A Revolution That Became Mainstream

In January 2009, the genesis block was mined with a headline from The Times about bank bailouts. Back then, "money without the state" seemed like a toy for geeks. Today, Bitcoin is a favorite asset on Wall Street, and the SEC has approved 11 spot ETFs. The revolution ended when its ideas became part of the new order. AI is following the same path: from niche research to a race with trillion-dollar stakes.

Survivorship Bias

From Parsons' story, it's easy to draw a false conclusion: since the future is born on the periphery, any persecuted idea must be right.
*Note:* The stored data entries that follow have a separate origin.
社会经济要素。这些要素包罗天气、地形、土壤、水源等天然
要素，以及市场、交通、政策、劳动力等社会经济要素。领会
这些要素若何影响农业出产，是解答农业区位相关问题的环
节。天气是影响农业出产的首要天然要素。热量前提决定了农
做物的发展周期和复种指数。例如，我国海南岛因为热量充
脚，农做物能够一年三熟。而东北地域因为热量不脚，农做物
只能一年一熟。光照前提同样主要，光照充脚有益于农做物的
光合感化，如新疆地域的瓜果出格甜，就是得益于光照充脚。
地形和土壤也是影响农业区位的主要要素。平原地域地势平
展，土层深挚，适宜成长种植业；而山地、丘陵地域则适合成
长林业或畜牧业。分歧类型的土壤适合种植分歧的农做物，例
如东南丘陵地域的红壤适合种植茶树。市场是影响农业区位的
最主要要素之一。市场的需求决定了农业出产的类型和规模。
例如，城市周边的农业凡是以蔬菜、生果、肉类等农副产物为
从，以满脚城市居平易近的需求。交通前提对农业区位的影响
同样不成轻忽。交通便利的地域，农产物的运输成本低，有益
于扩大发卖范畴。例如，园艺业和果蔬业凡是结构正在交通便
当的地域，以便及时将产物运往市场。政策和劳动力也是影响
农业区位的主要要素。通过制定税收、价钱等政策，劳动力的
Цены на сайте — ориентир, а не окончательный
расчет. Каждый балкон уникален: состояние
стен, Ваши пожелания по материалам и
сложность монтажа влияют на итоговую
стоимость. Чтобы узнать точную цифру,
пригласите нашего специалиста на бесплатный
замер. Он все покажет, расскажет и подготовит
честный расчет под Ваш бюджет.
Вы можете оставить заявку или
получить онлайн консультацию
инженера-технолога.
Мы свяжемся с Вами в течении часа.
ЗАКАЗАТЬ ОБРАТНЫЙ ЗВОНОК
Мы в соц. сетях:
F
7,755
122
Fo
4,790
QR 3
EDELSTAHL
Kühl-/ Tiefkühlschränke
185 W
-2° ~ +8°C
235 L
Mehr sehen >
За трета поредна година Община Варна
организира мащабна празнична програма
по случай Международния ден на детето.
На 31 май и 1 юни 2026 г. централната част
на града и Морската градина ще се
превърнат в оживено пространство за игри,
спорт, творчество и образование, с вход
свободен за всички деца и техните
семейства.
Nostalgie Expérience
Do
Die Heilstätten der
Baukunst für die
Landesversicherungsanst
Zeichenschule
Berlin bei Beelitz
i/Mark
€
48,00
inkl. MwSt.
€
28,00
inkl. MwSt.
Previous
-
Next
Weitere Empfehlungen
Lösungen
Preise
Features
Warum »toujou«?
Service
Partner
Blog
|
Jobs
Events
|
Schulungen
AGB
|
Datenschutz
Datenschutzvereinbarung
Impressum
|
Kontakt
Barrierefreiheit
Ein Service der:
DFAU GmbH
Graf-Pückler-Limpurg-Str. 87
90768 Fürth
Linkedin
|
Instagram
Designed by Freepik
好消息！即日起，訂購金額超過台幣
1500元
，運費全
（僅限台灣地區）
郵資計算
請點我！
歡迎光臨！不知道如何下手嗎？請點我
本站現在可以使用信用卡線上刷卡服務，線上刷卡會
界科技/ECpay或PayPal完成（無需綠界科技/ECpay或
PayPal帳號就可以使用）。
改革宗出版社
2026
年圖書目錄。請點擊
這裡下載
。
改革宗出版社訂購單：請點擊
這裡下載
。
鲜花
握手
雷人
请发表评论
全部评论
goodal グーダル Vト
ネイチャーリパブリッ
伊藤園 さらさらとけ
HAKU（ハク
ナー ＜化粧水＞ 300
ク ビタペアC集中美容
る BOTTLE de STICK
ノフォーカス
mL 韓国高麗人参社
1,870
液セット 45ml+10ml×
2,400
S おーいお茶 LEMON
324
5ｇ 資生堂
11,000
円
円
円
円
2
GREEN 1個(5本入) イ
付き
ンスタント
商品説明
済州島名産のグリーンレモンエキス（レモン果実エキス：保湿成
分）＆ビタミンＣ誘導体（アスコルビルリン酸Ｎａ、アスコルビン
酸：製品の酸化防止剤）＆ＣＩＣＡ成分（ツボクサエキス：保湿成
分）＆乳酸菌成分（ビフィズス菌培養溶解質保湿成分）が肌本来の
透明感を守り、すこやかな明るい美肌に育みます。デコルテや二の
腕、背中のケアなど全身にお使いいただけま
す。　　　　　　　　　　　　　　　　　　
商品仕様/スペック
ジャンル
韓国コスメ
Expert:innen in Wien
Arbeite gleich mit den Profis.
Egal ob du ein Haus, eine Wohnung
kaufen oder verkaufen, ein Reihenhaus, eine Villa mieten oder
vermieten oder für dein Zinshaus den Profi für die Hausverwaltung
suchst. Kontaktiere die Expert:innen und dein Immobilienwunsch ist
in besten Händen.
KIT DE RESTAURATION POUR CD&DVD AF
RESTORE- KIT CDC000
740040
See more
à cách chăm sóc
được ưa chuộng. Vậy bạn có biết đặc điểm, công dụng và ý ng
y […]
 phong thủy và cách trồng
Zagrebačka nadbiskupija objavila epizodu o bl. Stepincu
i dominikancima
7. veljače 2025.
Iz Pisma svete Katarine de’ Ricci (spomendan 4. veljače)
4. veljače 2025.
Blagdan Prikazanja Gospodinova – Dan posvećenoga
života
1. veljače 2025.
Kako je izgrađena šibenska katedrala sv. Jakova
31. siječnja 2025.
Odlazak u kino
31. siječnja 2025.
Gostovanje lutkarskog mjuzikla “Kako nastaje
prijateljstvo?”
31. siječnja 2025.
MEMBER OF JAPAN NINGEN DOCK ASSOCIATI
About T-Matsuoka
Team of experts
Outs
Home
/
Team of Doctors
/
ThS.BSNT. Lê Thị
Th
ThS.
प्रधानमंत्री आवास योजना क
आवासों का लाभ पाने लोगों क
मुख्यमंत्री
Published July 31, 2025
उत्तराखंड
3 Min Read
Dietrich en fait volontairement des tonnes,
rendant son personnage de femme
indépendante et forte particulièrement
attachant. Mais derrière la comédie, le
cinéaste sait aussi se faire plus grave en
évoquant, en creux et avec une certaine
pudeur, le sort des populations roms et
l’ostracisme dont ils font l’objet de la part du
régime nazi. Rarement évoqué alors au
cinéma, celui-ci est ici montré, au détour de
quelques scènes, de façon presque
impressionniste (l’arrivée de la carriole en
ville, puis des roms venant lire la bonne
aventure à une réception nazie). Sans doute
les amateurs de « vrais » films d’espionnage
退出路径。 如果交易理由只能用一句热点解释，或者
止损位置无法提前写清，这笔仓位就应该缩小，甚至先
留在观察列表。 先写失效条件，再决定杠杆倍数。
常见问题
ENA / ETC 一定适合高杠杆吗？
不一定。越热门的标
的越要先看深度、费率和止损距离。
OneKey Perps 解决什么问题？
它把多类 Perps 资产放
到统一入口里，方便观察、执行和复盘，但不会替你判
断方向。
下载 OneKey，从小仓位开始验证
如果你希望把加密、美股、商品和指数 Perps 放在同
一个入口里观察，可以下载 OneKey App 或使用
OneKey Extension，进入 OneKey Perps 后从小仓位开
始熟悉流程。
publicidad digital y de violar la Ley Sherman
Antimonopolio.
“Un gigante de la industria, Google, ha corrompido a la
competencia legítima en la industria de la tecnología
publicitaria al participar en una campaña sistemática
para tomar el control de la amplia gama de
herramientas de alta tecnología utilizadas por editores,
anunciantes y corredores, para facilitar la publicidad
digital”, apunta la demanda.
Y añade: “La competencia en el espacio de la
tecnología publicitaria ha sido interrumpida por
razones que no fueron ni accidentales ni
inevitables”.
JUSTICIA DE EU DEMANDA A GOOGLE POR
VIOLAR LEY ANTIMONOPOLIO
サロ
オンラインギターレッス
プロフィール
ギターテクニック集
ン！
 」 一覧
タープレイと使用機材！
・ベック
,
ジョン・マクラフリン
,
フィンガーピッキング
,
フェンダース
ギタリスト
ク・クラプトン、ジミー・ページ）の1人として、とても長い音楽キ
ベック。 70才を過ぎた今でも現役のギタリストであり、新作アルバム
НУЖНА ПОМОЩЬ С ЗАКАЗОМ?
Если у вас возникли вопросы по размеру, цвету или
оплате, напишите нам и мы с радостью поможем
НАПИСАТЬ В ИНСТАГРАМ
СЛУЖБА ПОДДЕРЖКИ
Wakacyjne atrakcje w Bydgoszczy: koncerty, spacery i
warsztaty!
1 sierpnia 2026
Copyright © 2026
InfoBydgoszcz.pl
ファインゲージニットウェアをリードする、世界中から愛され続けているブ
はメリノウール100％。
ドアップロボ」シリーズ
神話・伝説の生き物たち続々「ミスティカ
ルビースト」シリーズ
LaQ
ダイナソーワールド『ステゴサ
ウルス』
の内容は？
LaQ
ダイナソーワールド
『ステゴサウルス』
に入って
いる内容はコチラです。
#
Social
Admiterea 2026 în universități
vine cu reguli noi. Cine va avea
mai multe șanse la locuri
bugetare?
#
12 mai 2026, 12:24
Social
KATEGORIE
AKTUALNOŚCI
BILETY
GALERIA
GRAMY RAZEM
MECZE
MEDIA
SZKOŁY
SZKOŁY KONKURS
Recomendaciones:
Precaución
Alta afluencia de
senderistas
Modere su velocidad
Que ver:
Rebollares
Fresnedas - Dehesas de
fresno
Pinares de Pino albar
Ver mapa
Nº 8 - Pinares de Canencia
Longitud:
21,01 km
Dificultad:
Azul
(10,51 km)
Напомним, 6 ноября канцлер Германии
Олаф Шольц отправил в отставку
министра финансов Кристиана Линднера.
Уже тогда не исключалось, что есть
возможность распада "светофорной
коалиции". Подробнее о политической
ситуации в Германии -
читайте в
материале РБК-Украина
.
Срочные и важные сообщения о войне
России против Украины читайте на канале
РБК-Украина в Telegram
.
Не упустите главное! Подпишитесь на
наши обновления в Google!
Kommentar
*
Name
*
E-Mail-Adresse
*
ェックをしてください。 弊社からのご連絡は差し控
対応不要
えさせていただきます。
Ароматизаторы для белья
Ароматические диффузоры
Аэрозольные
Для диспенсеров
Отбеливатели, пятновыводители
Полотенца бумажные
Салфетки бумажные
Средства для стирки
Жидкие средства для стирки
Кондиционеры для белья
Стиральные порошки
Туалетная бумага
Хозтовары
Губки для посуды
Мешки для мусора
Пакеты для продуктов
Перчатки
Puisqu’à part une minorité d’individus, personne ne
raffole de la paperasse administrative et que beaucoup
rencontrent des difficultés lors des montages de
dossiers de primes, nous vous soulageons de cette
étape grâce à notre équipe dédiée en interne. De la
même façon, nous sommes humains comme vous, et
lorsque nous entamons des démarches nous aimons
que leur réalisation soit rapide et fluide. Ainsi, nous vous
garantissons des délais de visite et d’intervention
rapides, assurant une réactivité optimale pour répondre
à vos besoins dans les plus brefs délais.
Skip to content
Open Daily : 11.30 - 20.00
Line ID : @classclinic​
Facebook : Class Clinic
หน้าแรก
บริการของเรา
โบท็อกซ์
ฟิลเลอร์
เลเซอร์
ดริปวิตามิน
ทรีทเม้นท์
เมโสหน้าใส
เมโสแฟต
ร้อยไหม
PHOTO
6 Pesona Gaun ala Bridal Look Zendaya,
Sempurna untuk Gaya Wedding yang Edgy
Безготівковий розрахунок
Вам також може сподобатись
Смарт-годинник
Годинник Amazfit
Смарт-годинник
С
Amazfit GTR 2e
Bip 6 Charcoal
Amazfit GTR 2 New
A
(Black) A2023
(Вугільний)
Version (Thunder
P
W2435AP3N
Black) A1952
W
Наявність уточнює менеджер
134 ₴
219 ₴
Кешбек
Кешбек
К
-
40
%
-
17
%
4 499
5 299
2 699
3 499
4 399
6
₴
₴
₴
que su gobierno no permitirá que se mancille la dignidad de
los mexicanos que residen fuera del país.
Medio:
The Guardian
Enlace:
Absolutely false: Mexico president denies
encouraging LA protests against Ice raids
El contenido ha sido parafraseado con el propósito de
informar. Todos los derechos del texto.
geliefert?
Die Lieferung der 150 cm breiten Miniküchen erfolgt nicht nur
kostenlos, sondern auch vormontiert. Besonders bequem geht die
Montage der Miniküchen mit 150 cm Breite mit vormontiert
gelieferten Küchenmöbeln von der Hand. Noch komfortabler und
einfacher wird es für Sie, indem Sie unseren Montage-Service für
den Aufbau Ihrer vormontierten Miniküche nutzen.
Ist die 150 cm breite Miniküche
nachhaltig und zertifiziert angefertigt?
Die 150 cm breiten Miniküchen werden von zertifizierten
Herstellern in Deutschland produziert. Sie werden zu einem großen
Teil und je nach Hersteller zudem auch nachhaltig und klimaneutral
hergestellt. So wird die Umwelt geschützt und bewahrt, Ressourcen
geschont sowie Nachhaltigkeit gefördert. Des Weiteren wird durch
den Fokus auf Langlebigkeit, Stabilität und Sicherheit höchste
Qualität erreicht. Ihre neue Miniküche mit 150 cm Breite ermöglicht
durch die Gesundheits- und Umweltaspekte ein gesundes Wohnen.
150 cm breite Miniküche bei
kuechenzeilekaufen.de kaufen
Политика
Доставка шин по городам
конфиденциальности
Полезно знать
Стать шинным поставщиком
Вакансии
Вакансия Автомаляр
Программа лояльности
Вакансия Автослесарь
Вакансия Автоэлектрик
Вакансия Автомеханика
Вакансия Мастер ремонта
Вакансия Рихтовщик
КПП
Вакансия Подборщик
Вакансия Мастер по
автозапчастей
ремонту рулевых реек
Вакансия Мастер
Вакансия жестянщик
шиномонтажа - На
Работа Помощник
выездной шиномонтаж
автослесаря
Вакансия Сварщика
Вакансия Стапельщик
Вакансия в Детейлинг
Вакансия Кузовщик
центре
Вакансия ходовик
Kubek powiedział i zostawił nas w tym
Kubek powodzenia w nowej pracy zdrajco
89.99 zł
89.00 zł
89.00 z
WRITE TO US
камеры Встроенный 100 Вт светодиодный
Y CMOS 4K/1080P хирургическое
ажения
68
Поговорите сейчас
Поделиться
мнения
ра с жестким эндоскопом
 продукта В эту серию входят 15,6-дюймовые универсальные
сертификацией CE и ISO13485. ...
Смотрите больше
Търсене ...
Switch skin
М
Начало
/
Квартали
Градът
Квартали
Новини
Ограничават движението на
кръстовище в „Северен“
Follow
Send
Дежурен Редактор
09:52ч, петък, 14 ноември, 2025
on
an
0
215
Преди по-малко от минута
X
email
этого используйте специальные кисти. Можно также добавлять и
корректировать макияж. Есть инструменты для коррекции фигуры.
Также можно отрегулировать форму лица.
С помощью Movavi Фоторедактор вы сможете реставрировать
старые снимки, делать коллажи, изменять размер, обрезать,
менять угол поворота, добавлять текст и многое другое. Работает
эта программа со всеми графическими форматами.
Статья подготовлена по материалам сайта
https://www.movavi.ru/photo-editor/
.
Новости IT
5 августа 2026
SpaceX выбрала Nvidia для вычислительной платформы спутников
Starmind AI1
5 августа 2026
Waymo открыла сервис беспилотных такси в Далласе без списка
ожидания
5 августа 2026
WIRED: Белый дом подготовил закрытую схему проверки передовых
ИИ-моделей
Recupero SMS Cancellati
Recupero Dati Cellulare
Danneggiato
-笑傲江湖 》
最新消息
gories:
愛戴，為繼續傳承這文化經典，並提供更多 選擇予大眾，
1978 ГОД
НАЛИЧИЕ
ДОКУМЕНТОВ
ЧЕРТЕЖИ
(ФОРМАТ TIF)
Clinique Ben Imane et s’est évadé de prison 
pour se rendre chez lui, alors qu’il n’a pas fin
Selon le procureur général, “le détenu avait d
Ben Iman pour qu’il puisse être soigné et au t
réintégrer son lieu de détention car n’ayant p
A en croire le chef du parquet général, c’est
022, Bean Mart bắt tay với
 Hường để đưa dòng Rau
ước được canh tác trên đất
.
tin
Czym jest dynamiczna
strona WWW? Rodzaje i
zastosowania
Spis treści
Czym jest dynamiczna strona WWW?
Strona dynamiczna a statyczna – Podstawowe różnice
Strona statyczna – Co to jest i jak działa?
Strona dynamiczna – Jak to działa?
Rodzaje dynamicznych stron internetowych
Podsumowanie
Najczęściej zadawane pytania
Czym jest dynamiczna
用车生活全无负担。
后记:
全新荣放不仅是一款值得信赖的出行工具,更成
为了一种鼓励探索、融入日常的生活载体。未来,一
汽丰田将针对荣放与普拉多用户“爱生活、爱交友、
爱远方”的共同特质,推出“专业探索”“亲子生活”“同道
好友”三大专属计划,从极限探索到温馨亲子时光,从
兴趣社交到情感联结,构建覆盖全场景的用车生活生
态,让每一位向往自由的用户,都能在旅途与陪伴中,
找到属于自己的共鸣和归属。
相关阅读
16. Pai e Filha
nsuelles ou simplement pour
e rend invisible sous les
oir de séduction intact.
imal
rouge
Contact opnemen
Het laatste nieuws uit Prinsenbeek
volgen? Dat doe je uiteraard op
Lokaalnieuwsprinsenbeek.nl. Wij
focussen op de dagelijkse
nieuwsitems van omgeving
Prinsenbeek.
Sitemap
But for every successful innovation, there are hundreds of failures — from alchemists to EOS, which raised $4 billion and then vanished. Success is determined by technology, solving a real problem, and willingness to pay. Being on the fringe provides freedom, but guarantees nothing.

My expert opinion: Parsons' story is a powerful metaphor for the crypto industry. We see a recurring cycle: ideas born on the periphery go from ridicule to mainstream, while their creators often remain in the shadows. Today, DeSci, neural interfaces, and open AI are vying for the role of such "fringes." The question is not which of them will "take off," but whether we are ready to recognize the value of inconvenient pioneers while they are still alive.